Input data: Begin
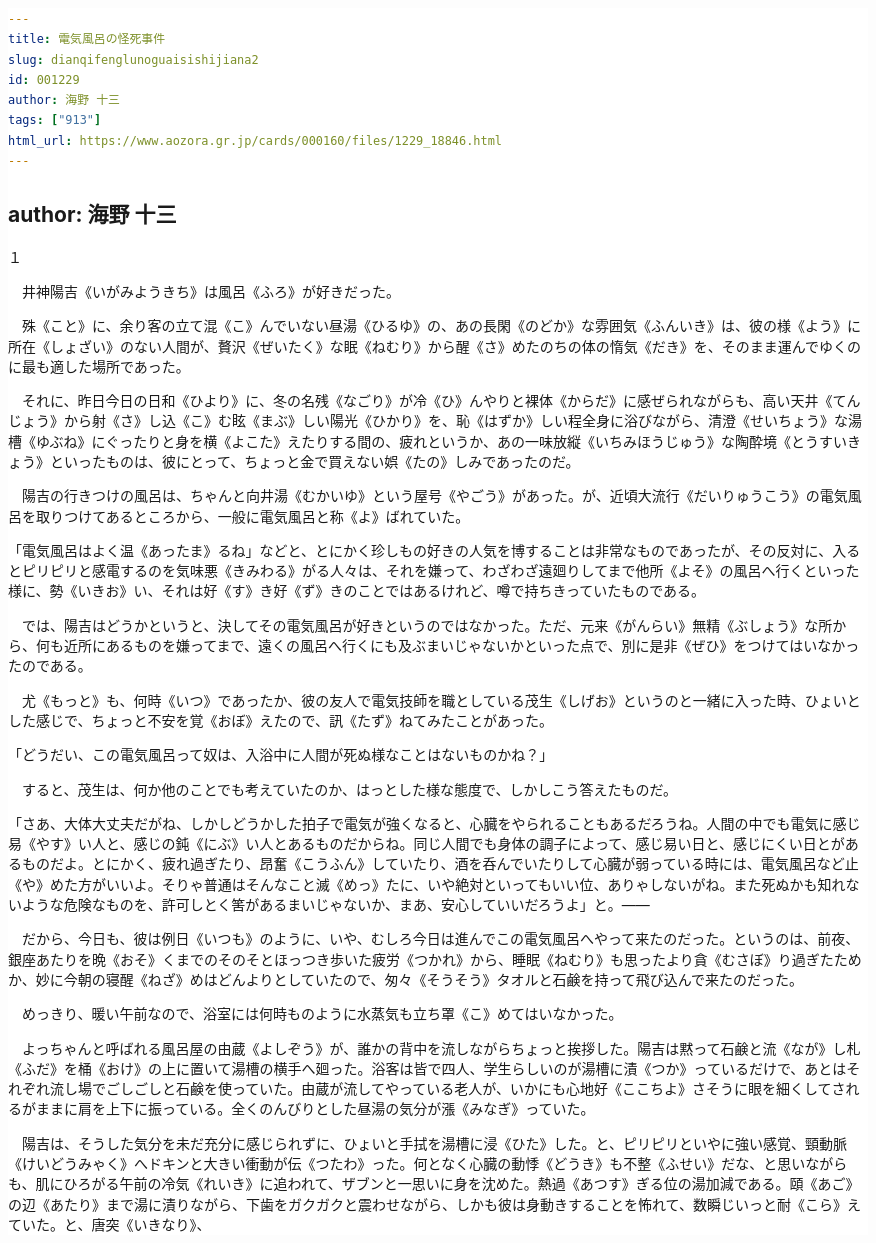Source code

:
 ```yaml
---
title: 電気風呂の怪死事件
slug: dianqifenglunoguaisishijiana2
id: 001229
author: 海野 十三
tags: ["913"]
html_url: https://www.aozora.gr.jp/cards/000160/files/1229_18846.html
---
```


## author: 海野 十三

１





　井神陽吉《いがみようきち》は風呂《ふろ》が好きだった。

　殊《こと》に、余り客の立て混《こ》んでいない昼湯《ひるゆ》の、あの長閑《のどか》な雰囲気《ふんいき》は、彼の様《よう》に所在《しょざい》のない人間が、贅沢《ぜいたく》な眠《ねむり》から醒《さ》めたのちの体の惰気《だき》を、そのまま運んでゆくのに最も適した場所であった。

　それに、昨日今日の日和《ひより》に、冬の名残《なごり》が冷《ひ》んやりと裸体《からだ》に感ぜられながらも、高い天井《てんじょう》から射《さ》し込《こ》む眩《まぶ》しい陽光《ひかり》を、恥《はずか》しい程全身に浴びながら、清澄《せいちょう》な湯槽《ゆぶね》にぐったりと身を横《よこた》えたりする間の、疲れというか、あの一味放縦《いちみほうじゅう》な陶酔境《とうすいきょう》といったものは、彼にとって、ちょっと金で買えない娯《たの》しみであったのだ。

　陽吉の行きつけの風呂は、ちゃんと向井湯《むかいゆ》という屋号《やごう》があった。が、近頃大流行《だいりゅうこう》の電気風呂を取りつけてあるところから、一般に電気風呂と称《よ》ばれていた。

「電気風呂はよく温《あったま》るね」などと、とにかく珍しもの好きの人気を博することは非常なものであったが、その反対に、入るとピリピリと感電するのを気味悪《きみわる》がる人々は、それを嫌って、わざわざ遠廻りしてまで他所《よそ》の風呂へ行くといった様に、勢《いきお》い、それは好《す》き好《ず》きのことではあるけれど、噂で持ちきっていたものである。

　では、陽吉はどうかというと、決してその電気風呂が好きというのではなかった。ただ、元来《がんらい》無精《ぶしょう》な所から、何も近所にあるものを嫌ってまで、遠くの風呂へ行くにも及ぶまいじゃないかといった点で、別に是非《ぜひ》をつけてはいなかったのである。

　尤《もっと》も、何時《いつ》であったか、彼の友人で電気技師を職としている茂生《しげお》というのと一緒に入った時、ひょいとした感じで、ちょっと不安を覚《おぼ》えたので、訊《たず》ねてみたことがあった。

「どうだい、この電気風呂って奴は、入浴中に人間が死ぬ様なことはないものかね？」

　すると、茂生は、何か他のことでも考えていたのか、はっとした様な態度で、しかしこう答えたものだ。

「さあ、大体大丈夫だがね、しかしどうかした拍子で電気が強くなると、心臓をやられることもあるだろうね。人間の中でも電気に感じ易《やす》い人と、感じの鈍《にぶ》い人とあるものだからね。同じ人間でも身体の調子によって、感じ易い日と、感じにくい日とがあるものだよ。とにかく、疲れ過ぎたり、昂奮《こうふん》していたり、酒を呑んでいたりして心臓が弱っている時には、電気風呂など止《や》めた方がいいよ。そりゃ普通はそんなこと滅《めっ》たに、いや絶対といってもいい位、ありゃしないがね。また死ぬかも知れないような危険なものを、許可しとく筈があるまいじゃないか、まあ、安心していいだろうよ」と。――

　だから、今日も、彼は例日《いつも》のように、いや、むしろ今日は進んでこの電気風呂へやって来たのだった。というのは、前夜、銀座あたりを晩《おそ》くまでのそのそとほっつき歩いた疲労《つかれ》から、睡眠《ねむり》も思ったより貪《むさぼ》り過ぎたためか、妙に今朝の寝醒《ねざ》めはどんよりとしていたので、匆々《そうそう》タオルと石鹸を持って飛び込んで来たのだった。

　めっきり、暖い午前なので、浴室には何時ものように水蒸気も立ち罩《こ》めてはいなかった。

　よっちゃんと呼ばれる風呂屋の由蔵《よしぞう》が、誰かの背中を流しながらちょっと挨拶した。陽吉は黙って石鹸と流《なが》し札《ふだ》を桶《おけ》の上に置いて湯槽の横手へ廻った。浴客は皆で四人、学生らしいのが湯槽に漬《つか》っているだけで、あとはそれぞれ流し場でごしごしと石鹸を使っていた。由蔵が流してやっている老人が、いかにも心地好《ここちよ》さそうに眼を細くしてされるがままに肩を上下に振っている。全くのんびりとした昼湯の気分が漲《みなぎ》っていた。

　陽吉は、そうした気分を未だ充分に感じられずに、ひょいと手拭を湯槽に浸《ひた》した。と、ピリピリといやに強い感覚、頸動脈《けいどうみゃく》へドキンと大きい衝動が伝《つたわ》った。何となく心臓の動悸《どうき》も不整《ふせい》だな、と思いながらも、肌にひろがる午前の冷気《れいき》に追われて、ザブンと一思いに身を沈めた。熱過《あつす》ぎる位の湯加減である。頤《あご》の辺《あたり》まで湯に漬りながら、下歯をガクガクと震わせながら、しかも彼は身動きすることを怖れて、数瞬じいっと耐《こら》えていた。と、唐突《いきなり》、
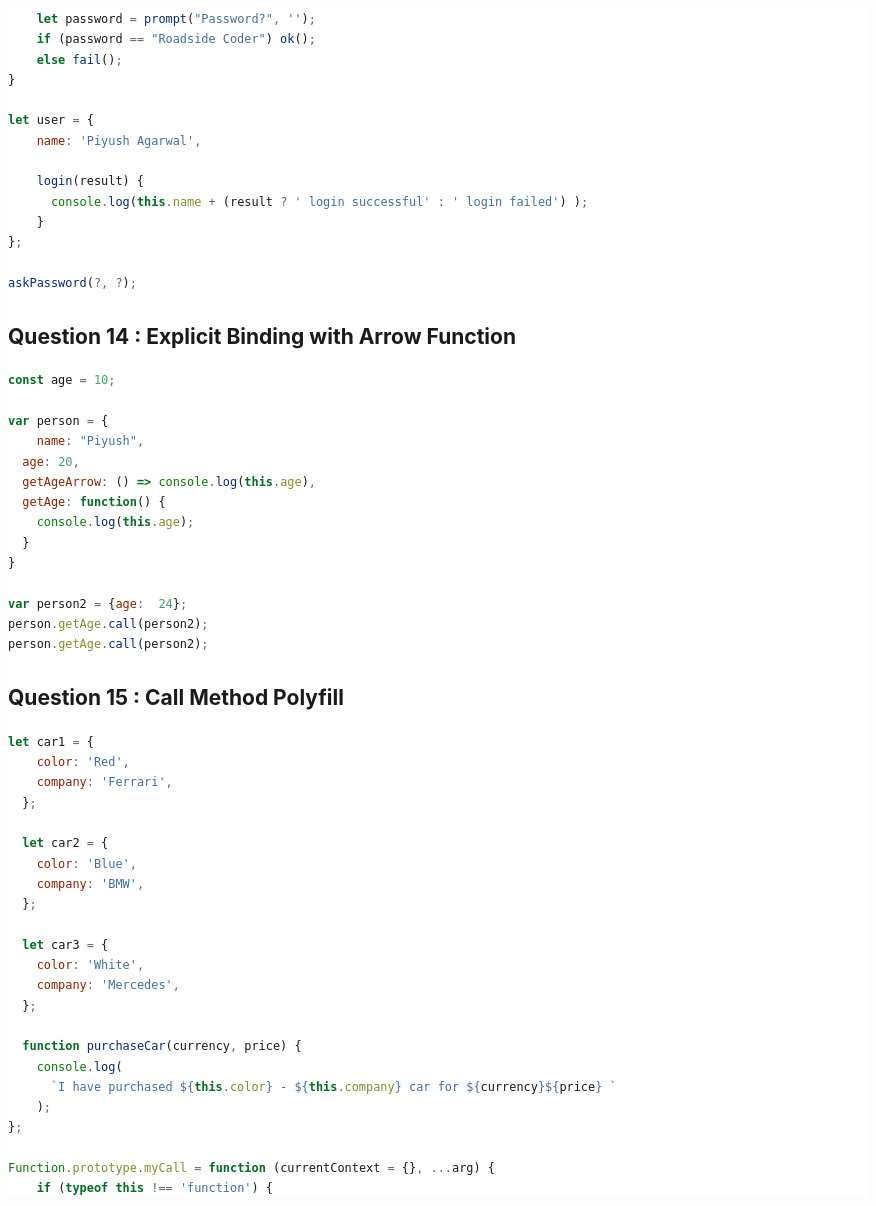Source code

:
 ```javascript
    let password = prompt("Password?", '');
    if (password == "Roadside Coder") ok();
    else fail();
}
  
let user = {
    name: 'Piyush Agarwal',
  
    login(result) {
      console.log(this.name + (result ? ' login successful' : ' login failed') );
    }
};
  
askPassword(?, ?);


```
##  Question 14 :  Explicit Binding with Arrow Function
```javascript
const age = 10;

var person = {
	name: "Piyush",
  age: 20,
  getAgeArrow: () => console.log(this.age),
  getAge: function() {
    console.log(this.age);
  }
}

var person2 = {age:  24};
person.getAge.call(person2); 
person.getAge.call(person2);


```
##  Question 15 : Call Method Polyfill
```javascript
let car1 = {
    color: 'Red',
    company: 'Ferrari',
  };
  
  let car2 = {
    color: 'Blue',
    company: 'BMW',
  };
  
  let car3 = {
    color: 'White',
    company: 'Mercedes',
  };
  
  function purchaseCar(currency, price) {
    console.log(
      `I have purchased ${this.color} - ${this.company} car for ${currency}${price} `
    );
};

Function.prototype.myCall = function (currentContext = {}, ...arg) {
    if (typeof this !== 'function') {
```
Input data: End
* **Required action**:
Determine how many lines of the records contain the word "currency". Reply with the number by itself.

* **Task answer**:
2